British Major General Calls Fight for Mosul 'Toughest Since World War Two'
Major General Rupert Jones, British deputy commander of the international coalition on Wednesday (August 23) called the Iraqi fight for Mosul "Toughest since World War Two."
At a briefing with Pentagon reporters he said, "If you look back in your history books, I think you will be hard pressed to find an urban battle as intense and as challenging as the battle of Mosul, until you go back to World War Two."
He also said that once Iraqi forces clear Tal Afar, it will essentially end Islamic State's presence in Iraq.
Government forces breached the city limits of Tal Afar in northwestern Iraq on Tuesday on the third day of a U.S.-backed offensive to seize it back from Islamic State militants.
Tal Afar, a longtime Islamic State stronghold, is the latest objective in the war following the recapture of Mosul after a nine-month campaign that left much of that city in ruins.

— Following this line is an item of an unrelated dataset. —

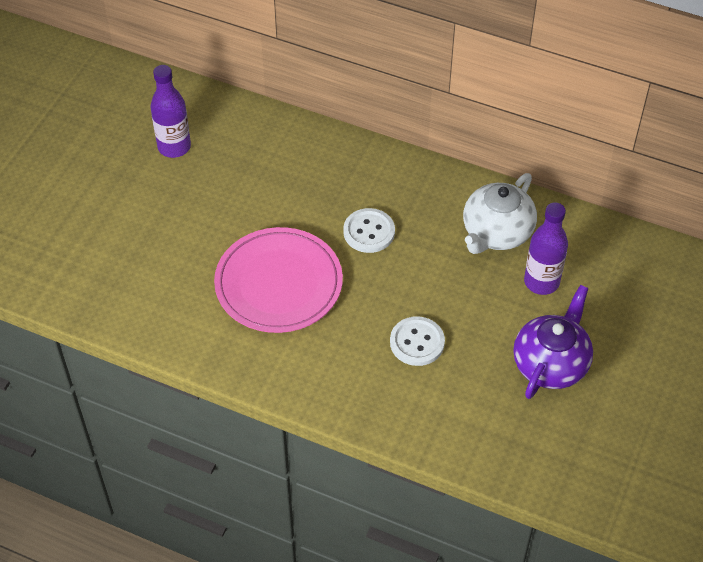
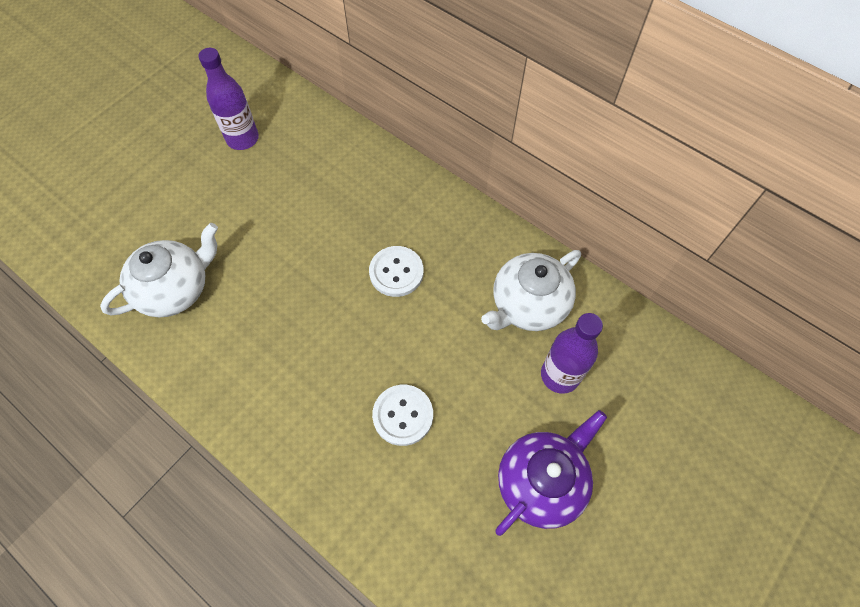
camera: 15 degrees right, 10 degrees up
pink plate [214,227,343,333] -> none
none -> white teapot [100,223,218,318]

About 2,000 battle-hardened militants remain in the city, according to U.S. and Iraqi military commanders. They are expected to put up a tough fight, even though intelligence from inside the city indicates they have been exhausted by months of combat, aerial bombardments, and by the lack of fresh supplies.

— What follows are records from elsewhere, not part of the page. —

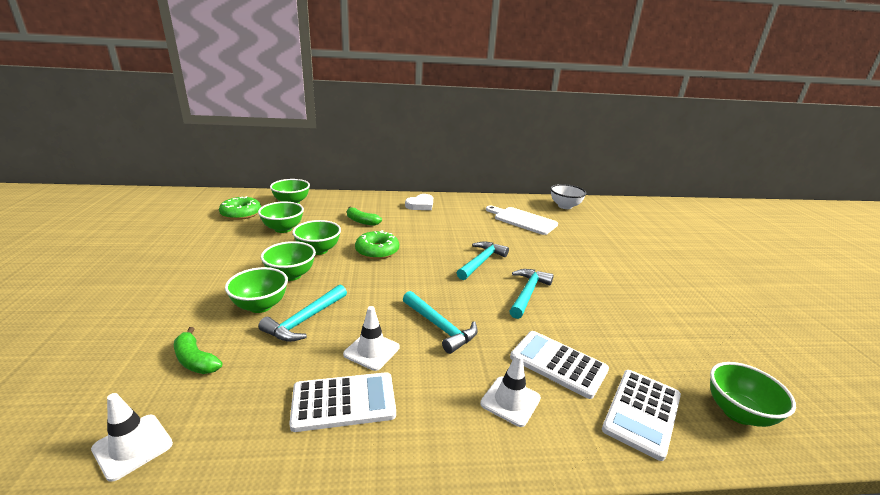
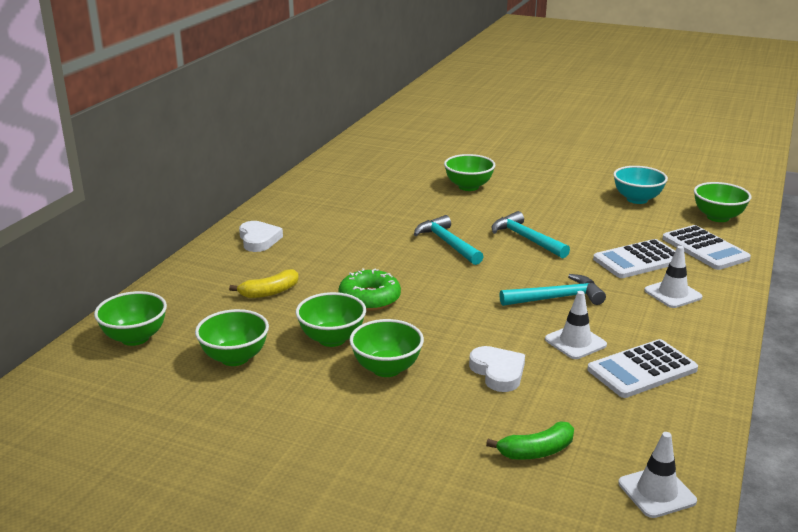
camera: 60 degrees left, 0 degrees up
green donut [219,196,261,220] -> none
green bowl [225,267,288,313] -> green bowl moved to [444,154,495,191]
turquoise hammer [258,285,347,342] -> white heart [469,346,525,392]
white calculator [289,372,396,432] -> white calculator turned 135 degrees counterclockwise [587,339,698,398]
green banana [347,207,382,226] -> yellow banana [229,269,299,298]
white cutting board [486,206,558,235] -> none
white bowl [550,184,587,209] -> none
none -> turquoise bowl [613,166,668,204]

The United Nation's International Organization for Migration (IOM) estimated that some 10,000 to 40,000 people are still living in the town of Tal Afar and surrounding areas.
ISIS’ self-proclaimed "caliphate" effectively collapsed last month, when U.S.-backed Iraqi forces completed the takeover of the militants' capital in Iraq, Mosul, after a nine-month campaign
Beyond Tal Afar, the city with about 200,000 residents before falling to ISIS, the militants still controls other pockets of territory in Iraq, including the town of Hawija and the surrounding area.